En cela, Woods déploie une fois encore un art de la radicalité et du partage, une réflexion sur la valeur de l’objet, de l’œuvre, du travail, qui ne perd jamais de vue l’étendue des lectures qu’ils appellent. Il englobe dans son sillage l’intégralité de leurs fonctions, de la plus mondaine à la plus contemplative, offrant par là sa synthèse la plus absolue.
Il y a dans son geste une manière d’ouvrir une faille dans le monde sans y imposer pour autant un ordre — une politesse du vertige, pourrait-on dire.
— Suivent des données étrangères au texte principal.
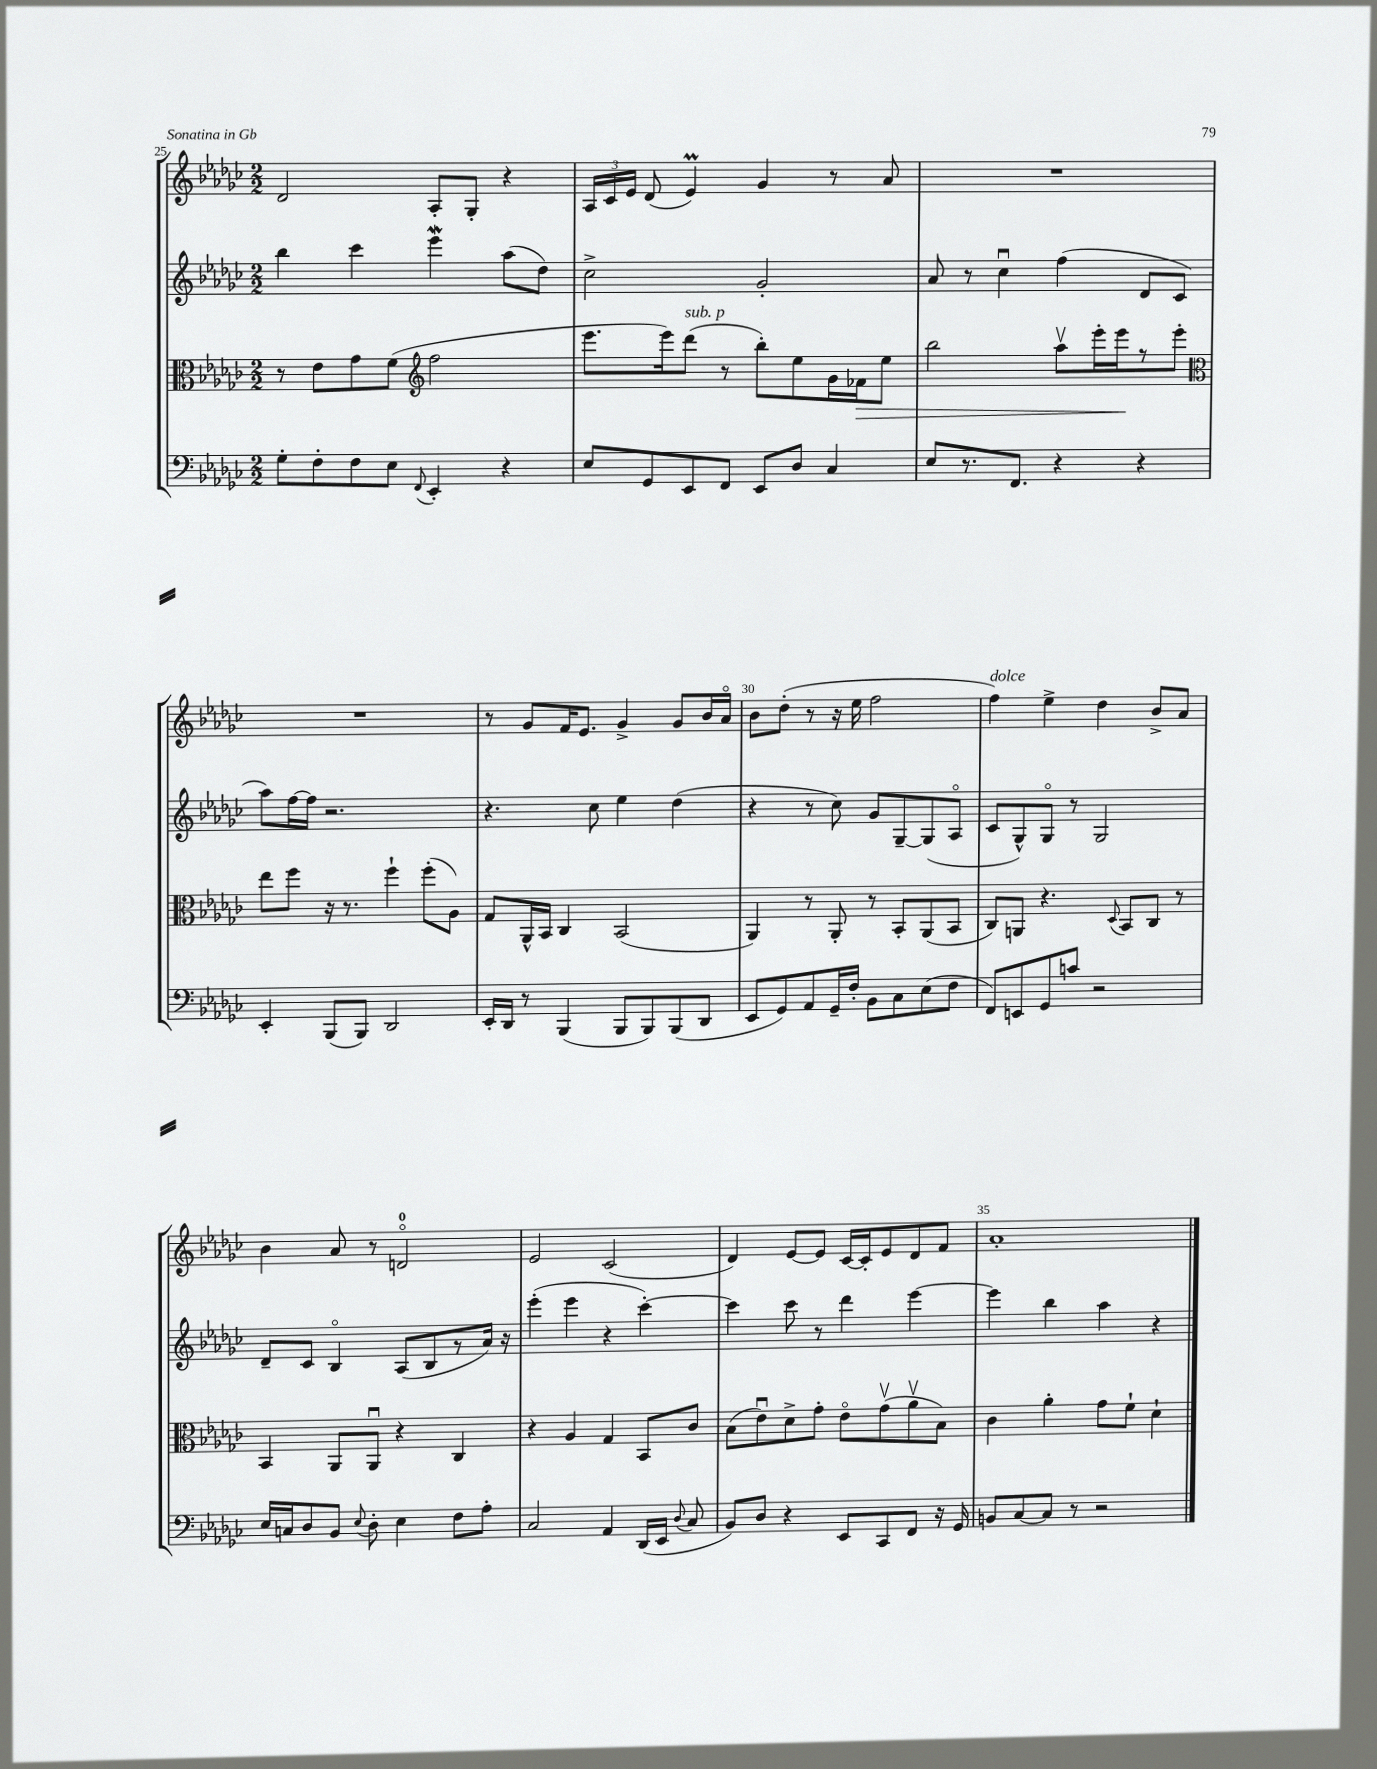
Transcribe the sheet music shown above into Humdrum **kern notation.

**kern	**kern	**kern	**kern
*staff4	*staff3	*staff2	*staff1
*clefF4	*clefC3	*clefG2	*clefG2
*k[b-e-a-d-g-c-]	*k[b-e-a-d-g-c-]	*k[b-e-a-d-g-c-]	*k[b-e-a-d-g-c-]
*M2/2	*M2/2	*M2/2	*M2/2
8G-'	8r	4bb-	2d-
8F'	8e-	.	.
8F	8g-	4ccc-	.
8E-	(8f	.	.
*	*clefG2	*	*
8qqFF	.	.	.
4EE-'	2ff	4eee-	8A-'
.	.	.	8G-'
4r	.	(8aa-	4r
.	.	8dd-)	.
=	=	=	=
8E-	8.eee-	2cc-^	24A-
.	.	.	24c-
.	.	.	24e-
8GG-	.	.	(8d-
.	16eee-)	.	.
8EE-	(8ddd-	.	4e-)
8FF	8r	.	.
8EE-	8bb-')	2g-'	4g-
8D-	8ee-	.	.
4C-	16g-	.	8r
.	16f-	.	.
.	8ee-	.	8a-
=	=	=	=
8E-	2bb-	8a-	1r
8.r	.	8r	.
.	.	4cc-u	.
8.FF	.	.	.
4r	8aa-v	(4ff	.
.	16eee-'	.	.
.	16eee-	.	.
4r	8r	8d-	.
.	8eee-'	8c-	.
=	=	=	=
*	*clefC3	*	*
4EE-'	8ee-	8aa-)	1r
.	8ff	[16ff	.
.	.	16ff]	.
(8BBB-	16r	2.r	.
.	8.r	.	.
8BBB-)	.	.	.
2DD-	4ff`	.	.
.	(8ff'	.	.
.	8A-)	.	.
=	=	=	=
16EE-'	8G-	4.r	8r
16DD-	.	.	.
8r	16AA-^^	.	8g-
.	16BB-	.	.
(4BBB-	4C-	.	16f
.	.	.	8.e-
.	.	8cc-	.
8BBB-	(2BB-	4ee-	4g-^
8BBB-)	.	.	.
(8BBB-	.	(4dd-	8g-
8DD-	.	.	16b-
.	.	.	16a-o
=	=	=	=
8EE-	4AA-)	4r	8b-
8GG-)	.	.	(8dd-'
8AA-	8r	8r	8r
16GG-~	8AA-'	8cc-)	16r
16F'	.	.	16ee-
8BB-	8r	8g-	2ff
8C-	8BB-'	[8G-~	.
(8E-	(8AA-	(8G-]	.
8F	8BB-	8A-o	.
=	=	=	=
8FF)	8C-)	8c-	4ff)
8EE	8AA	8G-^^)	.
8GG-	4.r	8G-o	4ee-^
8c	.	8r	.
2r	.	2G-	4dd-
.	8qqD-	.	.
.	8BB-	.	.
.	8C-	.	8b-^
.	8r	.	8a-
=	=	=	=
16E-	4BB-	8d-~	4b-
16C	.	.	.
8D-	.	8c-	.
8BB-	8AA-	4B-o	8a-
8qqE-	.	.	.
8D-'	8AA-u	.	8r
4E-	4r	(8A-	2do
.	.	8B-	.
8F	4C-	8r	.
8A-'	.	16a-)	.
.	.	16r	.
=	=	=	=
2C-	4r	(4eee-'	2e-
.	4A-	4eee-	.
4AA-	4G-	4r	(2c-
(16DD-	8BB-	[4ccc-')	.
16EE-	.	.	.
8qqD-	.	.	.
8C-	8c-	.	.
=	=	=	=
8BB-)	(8B-	4ccc-]	4d-)
8D-	8e-u)	.	.
4r	8d-^	8ccc-	[8e-
.	8g-'	8r	8e-]
8EE-	8e-o	4ddd-	[16c-
.	.	.	16c-']
8CC-	(8g-v	.	8e-
8FF	8a-v	[4eee-	8d-
16r	8B-)	.	8f
16GG-	.	.	.
=	=	=	=
8BB	4c-	4eee-]	1a-'
[8C-	.	.	.
8C-]	4a-'	4bb-	.
8r	.	.	.
2r	8g-	4aa-	.
.	8f`	.	.
.	4d-`	4r	.
==	==	==	==
*-	*-	*-	*-
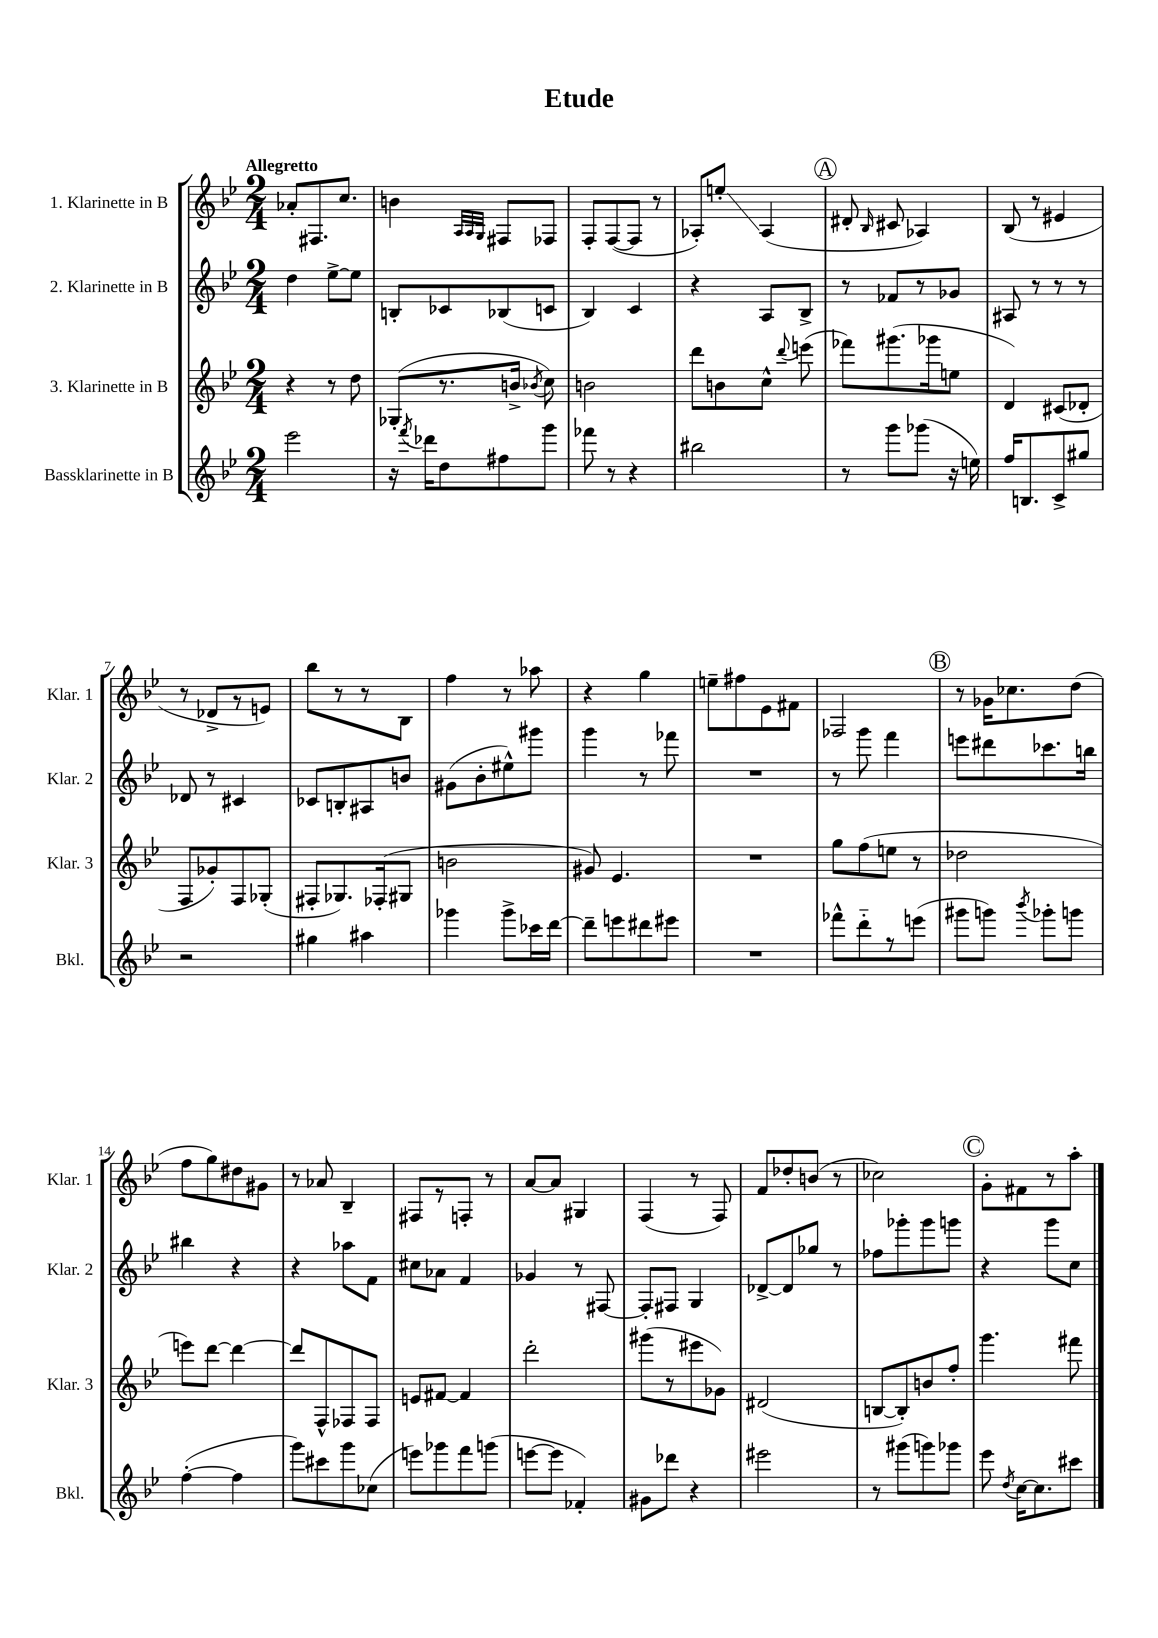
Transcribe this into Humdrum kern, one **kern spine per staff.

**kern	**kern	**kern	**kern
*staff4	*staff3	*staff2	*staff1
*clefG2	*clefG2	*clefG2	*clefG2
*k[b-e-]	*k[b-e-]	*k[b-e-]	*k[b-e-]
*M2/4	*M2/4	*M2/4	*M2/4
2eee-	4r	4dd	8a-'
.	.	.	8.F#
.	8r	[8ee-^	.
.	.	.	8.cc
.	8dd	8ee-]	.
=	=	=	=
16r	(8G-'	8B'	4b
8qfff	.	.	.
16ddd-	.	.	.
8dd	8.r	8c-	.
.	.	.	32qqA
.	.	.	32qqA
.	.	.	32qqG
8ff#	.	(8B-	8F#
.	16b^	.	.
.	8qb-	.	.
8ggg	8cc)	8c	8F-
=	=	=	=
8fff-	2b	4B-)	8F'
8r	.	.	([8F
4r	.	4c	8F]
.	.	.	8r
=	=	=	=
2bb#	8ddd	4r	8A-')
.	8b	.	8ee'
.	8cc^^	8A	(4A-
.	8qqddd	.	.
.	(8eee	8B-^	.
=	=	=	=
8r	8fff-)	8r	8d#'
.	.	.	16qqB-
8ggg	(8.ggg#	8f-	8c#
(8ggg-	.	8r	4A-)
.	16ggg-	.	.
16r	8ee	8g-	.
16ee)	.	.	.
=	=	=	=
16ff	4d)	8A#	(8B-
8.B	.	.	.
.	.	8r	8r
8c^	(8c#	8r	4e#
8gg#	8d-'	8r	.
=	=	=	=
2r	8F	8d-	8r
.	8g-')	8r	8d-^
.	8F	4c#	8r
.	(8G-'	.	8e)
=	=	=	=
4gg#	8F#'	8c-	8bb-
.	8.G-)	8B'	8r
4aa#	.	8A#	8r
.	(16F-'	.	.
.	8G#	8b	8B-
=	=	=	=
4ggg-	2b	(8g#	4ff
.	.	8b-'	.
8ggg-^	.	8ee#^^)	8r
16ccc-	.	8ggg#	8aa-
[16ddd	.	.	.
=	=	=	=
8ddd~]	8g#)	4ggg	4r
8eee	4.e-	.	.
8ddd#	.	8r	4gg
8eee#	.	8fff-	.
=	=	=	=
2r	2r	2r	8ee~
.	.	.	8ff#
.	.	.	8e-
.	.	.	8f#
=	=	=	=
8fff-^^	8gg	8r	2F-
8ddd'~	(8ff	8ggg	.
8r	8ee	4fff	.
(8eee	8r	.	.
=	=	=	=
8ggg#	2dd-	8eee	8r
8ggg)	.	8ddd#	16g-
.	.	.	8.cc-
8qbbb-	.	.	.
8ggg-'	.	8.ccc-	.
8ggg	.	.	(8dd
.	.	16bb	.
=	=	=	=
([4ff'	8eee)	4bb#	8ff
.	[8ddd	.	8gg)
4ff]	4ddd_	4r	8dd#
.	.	.	8g#
=	=	=	=
8ggg)	8ddd]	4r	8r
8ccc#	8F^^	.	8a-
8ggg	8F-	8aa-	4B-~
(8cc-	8F-	8f	.
=	=	=	=
8eee)	8e	8cc#	8F#
8ggg-	[8f#	8a-	8r
8fff	4f#]	4f	8F'
(8ggg	.	.	8r
=	=	=	=
[8eee	2ddd'	4g-	[8a
8eee]	.	.	8a]
4f-')	.	8r	4G#
.	.	[8F#	.
=	=	=	=
8g#	(8ggg#	8F#']	(4F
8ddd-	8r	8F#	.
4r	8eee#	4G	8r
.	8g-)	.	8F)
=	=	=	=
2eee#	(2d#	[8d-^	8f
.	.	8d-]	8dd-'
.	.	8gg-	(8b
.	.	8r	8r
=	=	=	=
8r	[8B	8ff-	2cc-)
(8ggg#	8B'])	8ggg-'	.
8ggg)	8b	8ggg-	.
8ggg-	8ff'	8ggg	.
=	=	=	=
8eee-	4.ggg	4r	8g'
8qdd	.	.	.
[16cc	.	.	8f#
8.cc]	.	.	.
.	.	8ggg	8r
8ccc#	8fff#	8cc	8aa'
==	==	==	==
*-	*-	*-	*-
Cette différence absolue crée une rupture avec tout ce qui l’entoure, mais ne le rejette en aucun cas : elle cohabite, béante et sidérante, glissant comme lui-même l’évoque, un amical « bonjour » au monde qui l’accueillera. En toute simplicité, dévoilant, au plus près, ses irrégularités nouvelles qui n’ont plus rien de naturel (coulure de vernis, trace d’usure).
Comme le mur dressé face au bureau de Bartleby dans la nouvelle d’Herman Melville, les étagères de Woods font écran à la richesse du réel tout en imprimant sur lui un motif qui désobéit à la logique de la matière et lui oppose une évasion par le regard, un déséquilibre intérieur, et fertile.